Uma realidade complexa se desenha na Cidade do México, onde o simpático axolote, uma salamandra nativa da região, virou o mascote não oficial da Copa do Mundo, aparecendo em murais, trens do metrô e esculturas. Contudo, essa onipresença da imagem do anfíbio contrasta dramaticamente com sua situação crítica na natureza, onde a espécie está à beira da extinção, com cientistas sem registrar um único indivíduo selvagem nos últimos dois anos.
O fascínio do axolote como símbolo da Copa do Mundo
Com sua expressiva capacidade de regenerar membros e órgãos, além de manter características juvenis por toda a vida — fenômeno conhecido como neotenia —, o axolote (pronuncia-se ah-sho-LO-tul) desperta grande interesse científico e popular. Batizado com a palavra náuatle para “monstro da água”, este animal único se tornou a face da capital mexicana para os cinco jogos da Copa do Mundo que a cidade sediará, incluindo a partida de abertura. A imagem do axolote driblando uma bola de futebol se espalha, buscando cativar visitantes e moradores.
A preocupante ausência do anfíbio em seu habitat natural
Apesar de sua proeminência cultural, a situação ecológica do axolote é alarmante. Pesquisadores dedicados à contagem desses animais em seu ambiente natural, os canais de Xochimilco, na Cidade do México, reportaram a ausência completa de exemplares selvagens por dois anos consecutivos. Essa constatação sublinha a ameaça crítica enfrentada pela espécie, colocando em xeque os esforços de conservação e levantando preocupações sobre o futuro de um dos animais mais emblemáticos do México.
“Axolotlização”: a polêmica sobre o uso comercial da imagem
O uso extensivo da imagem do axolote gerou um debate intenso entre os “Chilangos”, como são conhecidos os moradores da Cidade do México. Muitos criticam o que chamam de “axolotlização”, argumentando que a representação pop do animal ameaçado serve para desviar a atenção de problemas urbanos da capital, como a infraestrutura deficiente e a insuficiência de medidas de proteção ambiental. A polêmica gerou até uma onda de memes na internet, com axolotes gigantes e fictícios invadindo a cidade, numa sátira à banalização do problema. O governo local, por sua vez, não se manifestou sobre as críticas e os questionamentos.
Desafios na preservação da espécie no México
A luta pela sobrevivência do axolote enfrenta inúmeros obstáculos. O declínio acentuado de sua população está diretamente ligado à degradação ambiental de seu único habitat natural remanescente, os canais de Xochimilco.
- Poluição da água: O despejo de esgoto e resíduos industriais e domésticos contamina severamente os canais, tornando-os inadequados para a vida aquática.
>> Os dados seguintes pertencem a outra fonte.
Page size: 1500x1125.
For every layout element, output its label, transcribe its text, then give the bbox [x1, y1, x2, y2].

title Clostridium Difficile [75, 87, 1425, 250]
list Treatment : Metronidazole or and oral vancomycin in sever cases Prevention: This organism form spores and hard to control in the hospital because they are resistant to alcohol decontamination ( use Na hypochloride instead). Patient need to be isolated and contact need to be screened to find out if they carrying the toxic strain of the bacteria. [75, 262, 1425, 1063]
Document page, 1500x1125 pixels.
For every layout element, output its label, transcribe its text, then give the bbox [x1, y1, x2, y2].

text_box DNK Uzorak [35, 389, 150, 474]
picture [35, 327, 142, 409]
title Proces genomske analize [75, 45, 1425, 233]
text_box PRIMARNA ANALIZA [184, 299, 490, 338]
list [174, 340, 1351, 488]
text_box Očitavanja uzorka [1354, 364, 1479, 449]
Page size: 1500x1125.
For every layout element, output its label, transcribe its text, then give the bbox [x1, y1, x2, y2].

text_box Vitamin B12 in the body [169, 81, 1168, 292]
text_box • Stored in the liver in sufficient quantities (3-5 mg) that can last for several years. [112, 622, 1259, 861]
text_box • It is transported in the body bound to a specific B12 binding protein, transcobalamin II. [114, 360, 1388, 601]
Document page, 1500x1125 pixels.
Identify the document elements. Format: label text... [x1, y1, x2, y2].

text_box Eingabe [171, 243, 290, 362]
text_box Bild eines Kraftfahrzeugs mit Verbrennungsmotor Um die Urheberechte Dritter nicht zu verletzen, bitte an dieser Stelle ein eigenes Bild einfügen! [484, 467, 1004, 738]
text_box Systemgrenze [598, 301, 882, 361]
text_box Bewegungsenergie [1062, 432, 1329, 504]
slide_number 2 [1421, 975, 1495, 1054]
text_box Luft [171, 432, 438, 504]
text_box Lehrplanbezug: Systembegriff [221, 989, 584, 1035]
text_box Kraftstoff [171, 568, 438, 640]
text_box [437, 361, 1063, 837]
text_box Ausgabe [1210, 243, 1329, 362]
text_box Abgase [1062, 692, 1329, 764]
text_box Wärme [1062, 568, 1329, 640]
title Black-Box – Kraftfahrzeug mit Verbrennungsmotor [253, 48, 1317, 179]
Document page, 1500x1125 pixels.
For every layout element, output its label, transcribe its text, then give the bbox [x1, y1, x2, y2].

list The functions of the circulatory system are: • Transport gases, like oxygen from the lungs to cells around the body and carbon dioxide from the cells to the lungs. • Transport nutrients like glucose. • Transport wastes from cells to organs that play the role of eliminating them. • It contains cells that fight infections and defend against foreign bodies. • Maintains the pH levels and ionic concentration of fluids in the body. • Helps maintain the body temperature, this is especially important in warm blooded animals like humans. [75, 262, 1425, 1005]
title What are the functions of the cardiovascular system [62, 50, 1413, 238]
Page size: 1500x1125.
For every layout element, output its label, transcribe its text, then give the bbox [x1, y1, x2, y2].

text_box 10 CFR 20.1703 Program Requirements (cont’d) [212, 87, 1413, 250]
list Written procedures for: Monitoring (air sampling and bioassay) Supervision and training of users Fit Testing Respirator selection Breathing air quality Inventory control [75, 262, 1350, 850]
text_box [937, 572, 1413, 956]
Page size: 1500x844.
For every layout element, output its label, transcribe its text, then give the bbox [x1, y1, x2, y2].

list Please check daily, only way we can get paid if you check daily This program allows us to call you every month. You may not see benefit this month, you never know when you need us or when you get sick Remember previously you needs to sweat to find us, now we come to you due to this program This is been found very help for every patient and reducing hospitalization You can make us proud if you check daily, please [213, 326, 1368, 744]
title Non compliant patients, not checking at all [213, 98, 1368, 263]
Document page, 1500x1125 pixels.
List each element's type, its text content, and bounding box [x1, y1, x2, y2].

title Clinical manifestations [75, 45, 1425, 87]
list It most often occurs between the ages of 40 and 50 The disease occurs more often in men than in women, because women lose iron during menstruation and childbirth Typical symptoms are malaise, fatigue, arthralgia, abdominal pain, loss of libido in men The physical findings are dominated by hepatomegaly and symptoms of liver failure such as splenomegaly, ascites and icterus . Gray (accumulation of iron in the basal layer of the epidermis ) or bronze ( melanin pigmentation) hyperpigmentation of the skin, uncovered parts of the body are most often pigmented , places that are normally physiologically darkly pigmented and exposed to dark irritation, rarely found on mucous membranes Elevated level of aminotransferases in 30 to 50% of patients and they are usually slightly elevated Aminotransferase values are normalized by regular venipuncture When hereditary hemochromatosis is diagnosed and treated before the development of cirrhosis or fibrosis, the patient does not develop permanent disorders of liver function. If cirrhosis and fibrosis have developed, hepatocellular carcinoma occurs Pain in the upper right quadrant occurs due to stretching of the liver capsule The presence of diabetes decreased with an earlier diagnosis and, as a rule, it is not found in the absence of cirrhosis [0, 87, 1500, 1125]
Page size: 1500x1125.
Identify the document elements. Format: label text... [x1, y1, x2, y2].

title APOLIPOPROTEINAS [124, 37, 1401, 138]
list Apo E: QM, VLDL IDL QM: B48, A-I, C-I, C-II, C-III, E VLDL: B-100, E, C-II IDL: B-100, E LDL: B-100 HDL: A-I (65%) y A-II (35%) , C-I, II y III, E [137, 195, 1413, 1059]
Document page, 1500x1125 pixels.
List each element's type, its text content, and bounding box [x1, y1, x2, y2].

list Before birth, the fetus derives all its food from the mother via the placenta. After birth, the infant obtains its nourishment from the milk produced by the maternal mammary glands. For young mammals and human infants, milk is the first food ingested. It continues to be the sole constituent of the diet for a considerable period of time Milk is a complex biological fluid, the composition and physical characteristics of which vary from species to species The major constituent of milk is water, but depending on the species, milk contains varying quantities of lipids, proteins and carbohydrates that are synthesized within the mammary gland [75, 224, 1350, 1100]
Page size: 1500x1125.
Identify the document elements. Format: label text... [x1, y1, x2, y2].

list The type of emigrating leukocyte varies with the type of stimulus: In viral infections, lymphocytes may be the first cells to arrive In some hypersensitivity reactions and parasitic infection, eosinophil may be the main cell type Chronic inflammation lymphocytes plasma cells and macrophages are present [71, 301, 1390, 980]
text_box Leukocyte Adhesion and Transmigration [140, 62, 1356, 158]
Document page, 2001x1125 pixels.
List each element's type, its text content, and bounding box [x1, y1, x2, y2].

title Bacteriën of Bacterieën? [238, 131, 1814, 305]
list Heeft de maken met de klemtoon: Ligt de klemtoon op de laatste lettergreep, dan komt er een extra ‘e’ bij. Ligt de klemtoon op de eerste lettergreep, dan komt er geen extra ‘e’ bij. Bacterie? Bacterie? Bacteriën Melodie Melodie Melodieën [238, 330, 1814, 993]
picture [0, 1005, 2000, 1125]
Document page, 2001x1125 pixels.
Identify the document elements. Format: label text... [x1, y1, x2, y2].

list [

- Espécies invasoras: A introdução de peixes como carpas e tilápias, espécies não nativas, criou uma competição predatória. Esses peixes competem por alimento com o axolote e chegam a se alimentar de seus ovos e filhotes.
- Urbanização descontrolada: A expansão urbana e a consequente destruição do habitat natural reduzem o espaço e os recursos disponíveis para a espécie.
O clamor por ações concretas de proteção ao anfíbio
Diante da dicotomia entre a fama e o risco de extinção, cresce o apelo por ações de conservação mais robustas. Ernesto Velázquez, um jovem comerciante de 19 anos que vende brinquedos de axolote no parque Chapultepec, expressa a esperança de que a visibilidade gerada pela Copa do Mundo possa conscientizar mais pessoas. Ele relata que alguns turistas chegam a perguntar se o animal é comestível, reforçando a necessidade de educação sobre a importância da espécie. A expectativa é que o evento global inspire uma maior compreensão e engajamento na causa, incentivando a proteção de um dos símbolos mais vulneráveis e importantes da biodiversidade mexicana.